Most scholars assume that the bikini swimsuit was named after the
famous Bikini Atoll in the Pacific Marshall Islands. While it may seem
strange for the birthplace of the actual bikini swimsuit to be in
France and the birthplace of the name bikini to be in the South
Pacific, these two areas of the world actually had quite a bit in
common during the historical time period of the introduction of the
bikini.
When the bikini was introduced to the world in 1946, World War II had
just ended the spring before, and the world was still rollicking from
the horrendous nature of that war. After detonating the controversial
atomic bomb on two Japanese cities to end the Pacific war, the United
States was setting off further test bombs on the Marshall Islands
during that same summer. Needless to say, the destructive power of the
atomic bomb was still quite a shock to people around the world. While
Jacques Heim and Louis Reard were simultaneously inventing and
marketing their own versions of the bikini swimsuit, people all over
the world were marveling at the awesome power of the atomic bomb.

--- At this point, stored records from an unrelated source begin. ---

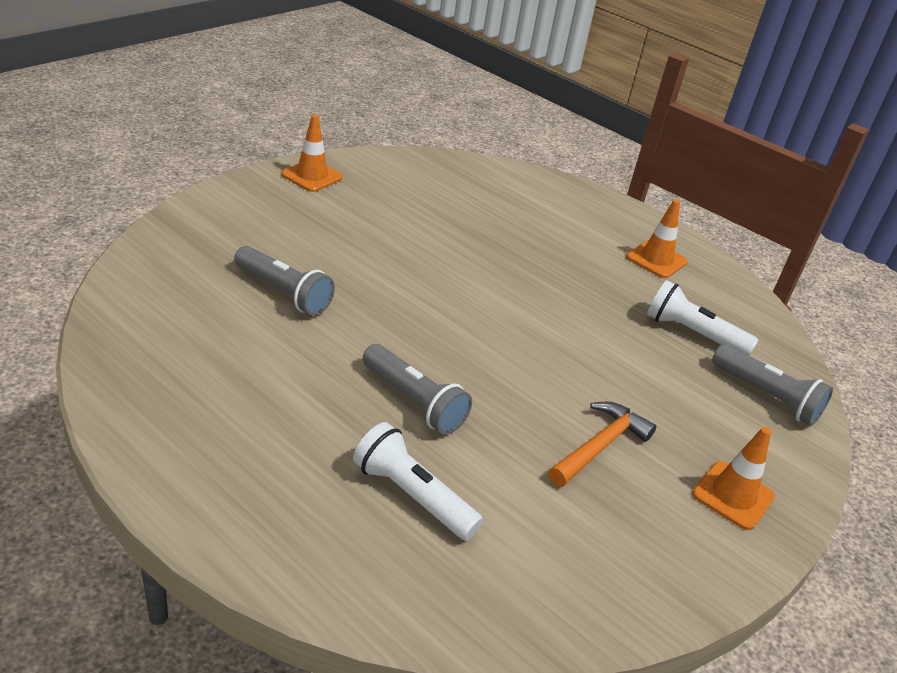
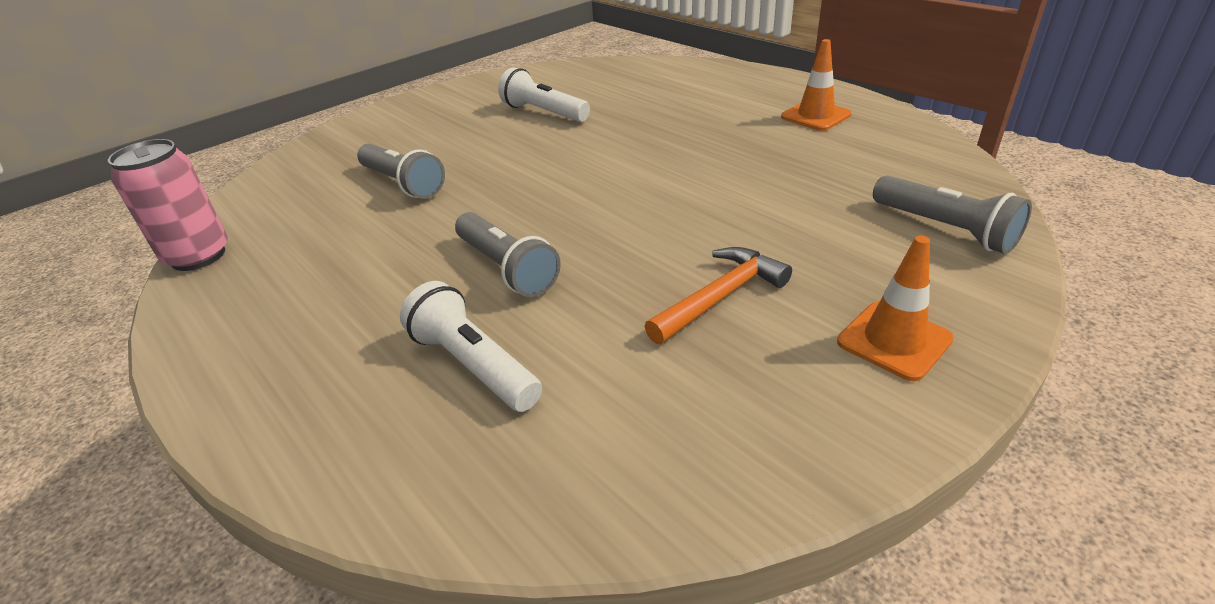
camera: 15 degrees right, 0 degrees up
orange traffic cone [281,115,343,192] -> none
white flashlight [647,280,758,356] -> white flashlight moved to [498,67,590,122]
none -> pink can [108,139,228,271]

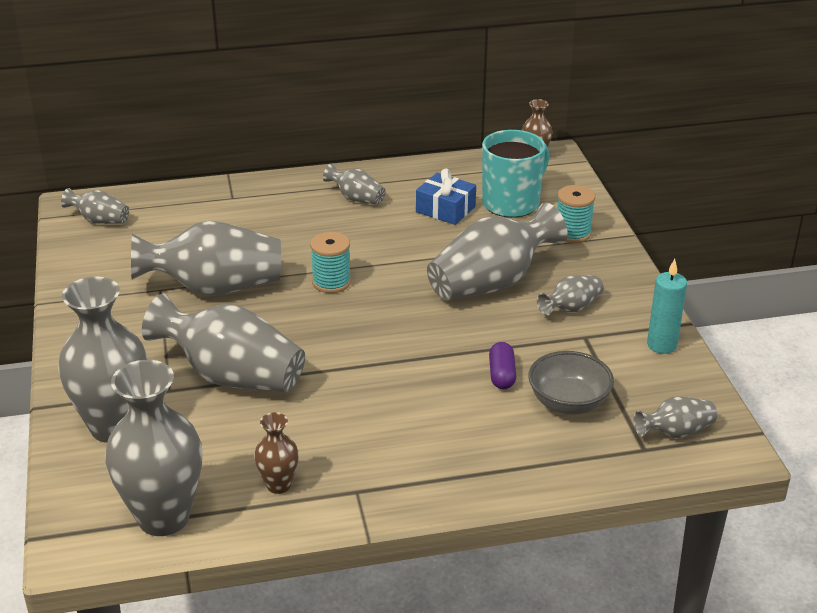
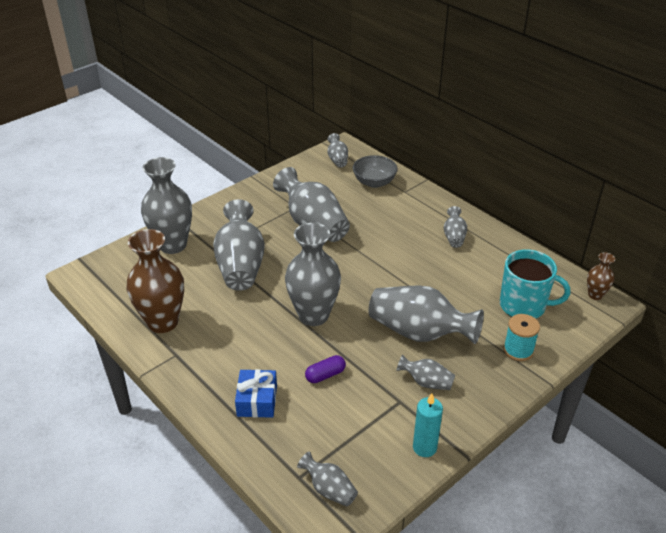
camera: 60 degrees right, 5 degrees up
grey vase [105,360,202,536] -> grey vase moved to [285,223,341,326]
brown vase [254,412,299,494] -> brown vase [127,229,184,333], size x2.06
turquoise spool [310,232,351,293] -> none
blue gift [416,168,476,225] -> blue gift moved to [235,369,277,418]
grey bowl [529,351,614,414] -> grey bowl moved to [353,155,398,188]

No one knows for sure whether Louis Reard was inspired enough by the
atomic bomb detonations in the Bikini Atoll to christen his swimsuit
the bikini or if he chose the name at random. Whatever the reason, the
name bikini stuck as the official title of the midriff-baring,
two-piece swimsuit. Many etymologists have assumed that Reard believed
his swimsuit creation would create a shock equal in its reverberation
to that of the atomic bomb (as it proved to do in the following years).
The term bikini has now become so lodged in the vocabulary of swimsuits
that several new types of swimsuits have spawned from it, including the
bandini, tankini, camikini, and monokini.